WHAT IS BEING ASKED:
Transcribe the entries that follow exactly as they appear, minus pictures.

(Saved data entries)
· · · ·

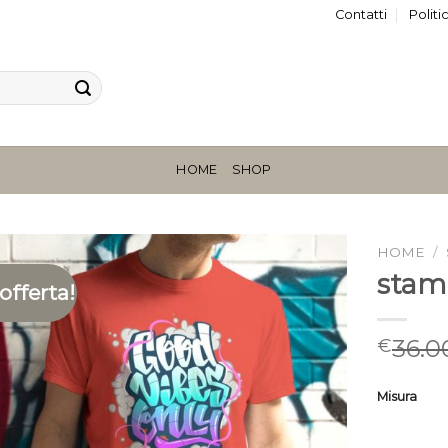
Contatti
Politi
HOME
SHOP
HOME
/
stam
 offerta!
36.0
€
Misura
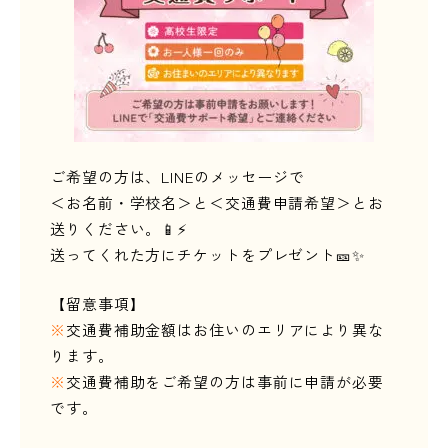
ご希望の方は、LINEのメッセージで
＜お名前・学校名＞と＜交通費申請希望＞とお
送りください。📱⚡
送ってくれた方にチケットをプレゼント🎫✨
【留意事項】
※
交通費補助金額はお住いのエリアにより異な
ります。
※
交通費補助をご希望の方は事前に申請が必要
です。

· · · ·

TASK RESPONSE:
Contatti
Politi
HOME
SHOP
HOME
/
stam
 offerta!
36.0
€
Misura
ご希望の方は、LINEのメッセージで
＜お名前・学校名＞と＜交通費申請希望＞とお
送りください。📱⚡
送ってくれた方にチケットをプレゼント🎫✨
【留意事項】
※
交通費補助金額はお住いのエリアにより異な
ります。
※
交通費補助をご希望の方は事前に申請が必要
です。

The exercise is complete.